As stocks endure their worst correction since 2011, and the battle between the Federal Reserve's doves and hawks rages on over a quarter-of-a-percentage-point rate hike, the much-anticipated August employment numbers made for a surprisingly mediocre report.
Nonfarm payrolls came in below consensus at 173,000. But private payrolls increased only 140,000, their smallest gain in five months. Compared with the average post-1960 recoveries, private-sector jobs are nearly 6 million below that long-run trend line.
The best parts of the report were a rise in average hourly earnings and a gain in aggregate hours worked. Putting the two together, labor-wage income over the past year is running at about 5 percent and, since there's no inflation, that could sustain real consumer spending. This is good news.

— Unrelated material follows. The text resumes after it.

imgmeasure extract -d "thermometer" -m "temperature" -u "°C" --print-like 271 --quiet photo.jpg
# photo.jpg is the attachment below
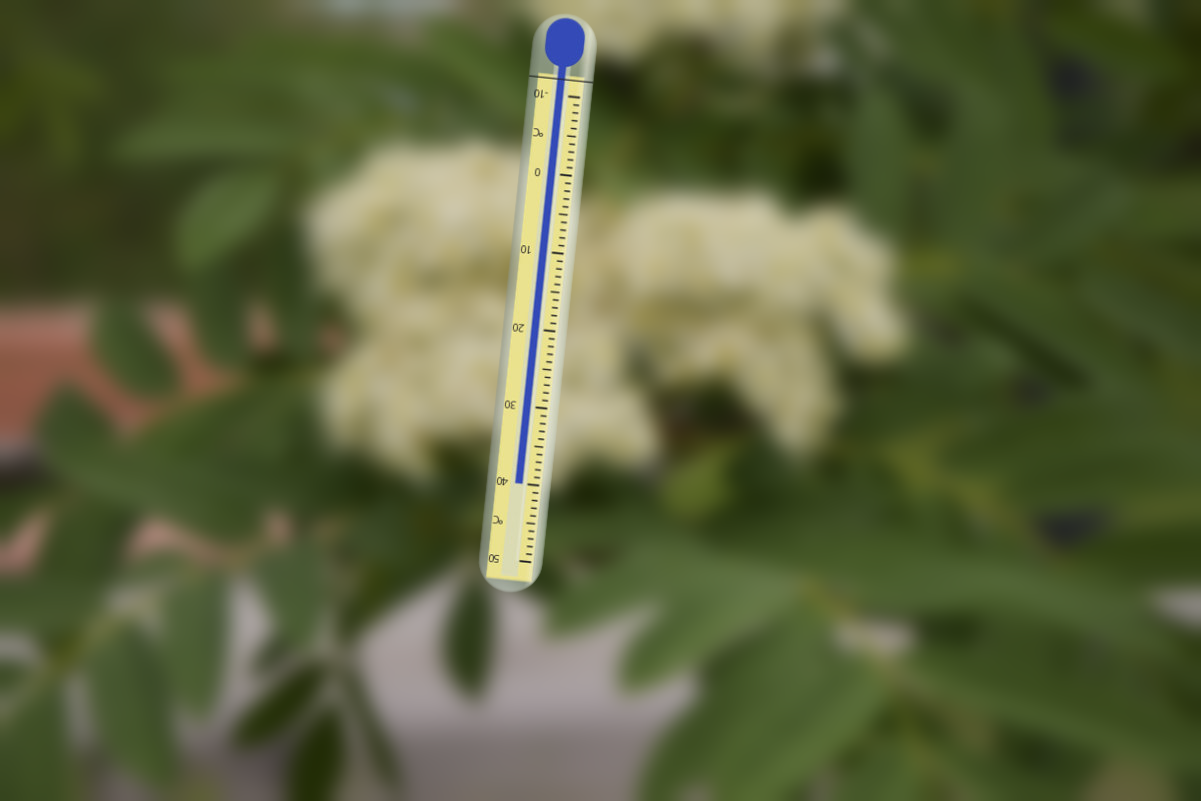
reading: 40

Yet earlier in the week the ISM Manufacturing report was soft. Inside that survey, new orders were especially soft. It's a sign that business-investment spending will remain the weakest part of the economic recovery.
All of which allows me to make my usual pleas: Can we please slash the corporate tax rate from 40 percent to 15 percent, allow full expensing of investment, stop the double tax on multinational profits, and be sure the small-business S Corporations can pay the new lower rate? A deep corporate tax cut would be the single most stimulative policy measure. It would turn a 2.5 percent growth economy into a 4-plus percent growth economy.
But back to the Fed. What are they going to do? No one knows. If it were up to me they would do nothing.